I tend to use motorgeek,elite and cleanyourcar. Just add products to your basket, pay and hey presto it arrives in a couple of days, pretty simple for me as tend to stick to products I have used and liked rather than buy a "set"
If you speak to any of these retailers, they will be only to willing to put your a good set together.

Si


----------



## shurcomb (Jan 6, 2007)

I agree with redsi72.

I use cleanyourcar.co.uk, it is an excellent site and very friendly if you need to discuss things with them. Plus they do a reward points system which you can redeem against further purchases. 
They have complete detailing kits listed here.
http://www.cleanyourcar.co.uk/complete- ... at_22.html

My TT is mettalic black (cant remember the specific colour) and I use victoria concours wax which gives me a nice shine & wet look, especially when buffed off using my porter cable. However I also clean my girlfriends car, solid red colour but generally use autoglym resin polish and meguires wax on it, as it gets a better shine using those products. I tried my victoria wax on her car but wasn't as impressed with the finished look :?

The stuff I use is:
2 bucket method
johnsons baby bath (blue bottle)
Tesco microfibre wash cloth
miracle dryer ultra plush http://www.cleanyourcar.co.uk/washing-a ... d_362.html
Megs clay bar
Autoglym resin polish (when feeling lazy)
Menzerna polishes for my porter cable
Victoria concours wax or Megs wax

I am also sure if you search for threads from jackinthebox he will have some other top tips


----------



## junkie (Jun 22, 2008)

Well my thinking behund it was so it was a kind of custom kit using the good stuff from different various companies as opposed to just a single kit from one company.

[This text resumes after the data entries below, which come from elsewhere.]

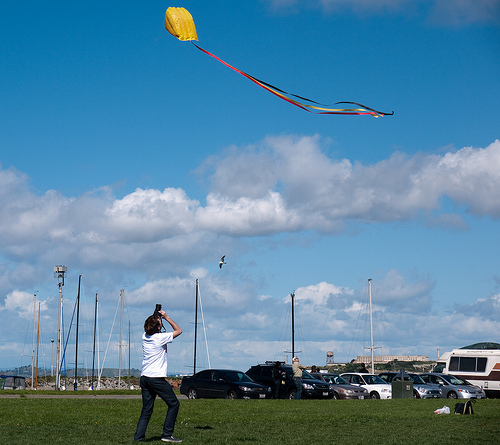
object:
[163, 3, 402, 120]
kite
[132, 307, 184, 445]
man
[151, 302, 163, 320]
camera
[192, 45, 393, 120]
tail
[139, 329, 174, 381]
shirt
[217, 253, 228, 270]
gull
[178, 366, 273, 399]
car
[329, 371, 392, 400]
car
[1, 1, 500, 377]
sky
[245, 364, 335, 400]
van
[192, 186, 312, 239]
clouds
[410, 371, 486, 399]
car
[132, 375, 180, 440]
pants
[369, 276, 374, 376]
pole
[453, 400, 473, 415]
bag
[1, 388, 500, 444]
ground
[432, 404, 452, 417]
bag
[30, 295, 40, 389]
mast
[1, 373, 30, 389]
boat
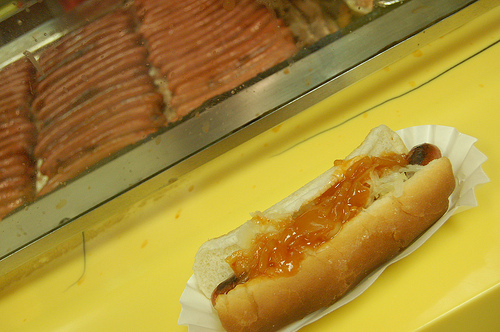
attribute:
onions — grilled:
[225, 152, 422, 277]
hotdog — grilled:
[190, 124, 450, 330]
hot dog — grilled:
[227, 144, 447, 288]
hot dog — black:
[213, 122, 455, 328]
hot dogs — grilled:
[38, 45, 204, 112]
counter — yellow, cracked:
[400, 67, 462, 116]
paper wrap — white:
[453, 127, 488, 209]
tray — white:
[122, 85, 486, 329]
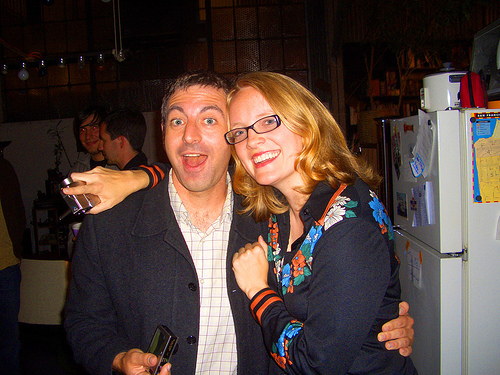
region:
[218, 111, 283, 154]
a woman wearin glasses.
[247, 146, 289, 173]
a woman's smile.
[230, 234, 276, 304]
a woman's hand.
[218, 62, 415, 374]
a middle aged woman.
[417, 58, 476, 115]
a crock pot on a fridge.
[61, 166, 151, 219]
a woman holding something.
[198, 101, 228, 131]
a man's left eye.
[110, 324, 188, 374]
a hand holding an electronic device.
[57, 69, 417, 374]
a couple.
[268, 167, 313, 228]
the female neck line.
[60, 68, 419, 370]
man and woman posing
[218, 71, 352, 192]
woman wearing black glasses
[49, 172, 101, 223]
silver camera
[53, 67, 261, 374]
man holding camera in hand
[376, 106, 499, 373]
white colored refrigerator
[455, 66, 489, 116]
red bag on top of refrigerator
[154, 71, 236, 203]
man with dark colored hair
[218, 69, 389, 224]
woman with light colored hair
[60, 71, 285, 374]
man wearing jacket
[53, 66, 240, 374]
man wearing white shirt with stripes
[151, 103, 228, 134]
Man has blue eyes.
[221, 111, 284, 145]
Woman is wearing glasses.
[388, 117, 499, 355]
The refrigerator is white.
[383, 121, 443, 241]
Papers and pictures on the refrigerator.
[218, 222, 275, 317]
Woman's hand is on man's chest.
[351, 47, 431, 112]
Books on a shelf in the background.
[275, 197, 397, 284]
Flowers on the woman's shirt.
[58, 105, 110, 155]
Person in the background looking at the camera.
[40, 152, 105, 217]
Woman is holding a digital camera.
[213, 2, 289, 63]
Brown tiles on the wall.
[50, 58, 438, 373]
A MAN AND A WOMAN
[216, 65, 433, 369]
A WOMAN WEARING A COLORFUL SHIRT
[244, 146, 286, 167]
A WOMAN'S MAXILLARY DENTITION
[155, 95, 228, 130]
VERY ARCHED EYE BROWS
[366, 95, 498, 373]
A WHITE REFRIDGERATOR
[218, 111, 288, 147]
A PAIR OF GLASSES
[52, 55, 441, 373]
A MAN AND WOMAN HOLDING EACH OTHER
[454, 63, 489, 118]
A RED AND BLACK CONTAINER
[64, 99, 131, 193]
A MAN WITH RED EYES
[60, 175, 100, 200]
A WOMAN'S POINTER FINGER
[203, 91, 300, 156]
A woman wearing eyeglasses.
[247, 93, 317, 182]
A woman wearing eyeglasses.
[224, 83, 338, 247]
A woman wearing eyeglasses.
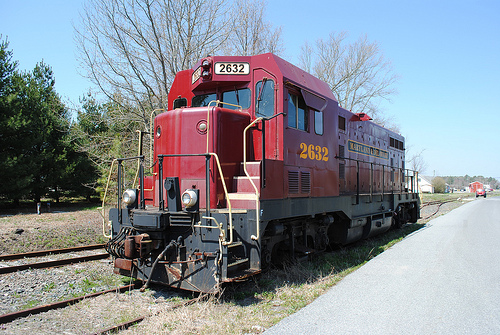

Things like the best wash mit to use
best shampoo
best clay bar kit and paint cleaner and so on, and then it comes down to the colour of the car as for what wax to use.

Well i have a silver TT as can be seen in my avatar and the colour is Silversea if that helps anybody as to waht wax would be best.


----------



## J55TTC (Apr 25, 2005)

You can get a lot of OK stuff from Halfrauds.

Wash mitt - get the meguiars microfibre one - recommended by J-I-A-B
Shampoo - Johnsons baby bath - in the blue bottle although I prefer meguiars NXT or gold class shampoo.
2 buckets - any will do as long as they are clean.
Clay - The meguiars kit is a bit expensive but its a good starting point if you havent clayed before.
Polish - Autoglym Super resin Polish is very good at masking swirls (the only other way of getting rid is machine polishing)
Wax - Meguiars NXT 2.0, doesnt last long but looks good a long lasting alternative is the autoglym high definition wax.

The above will cost in the region on £60.

Alternatives to the above that i would recommend are:
sonus green claybar, you dont need detailing spray as lube. This would save you about £10.
Wax is much of a muchness IMO Swisvax is good stuff and lasts ages, but you can expect a total of £100 by adding this to the list.


----------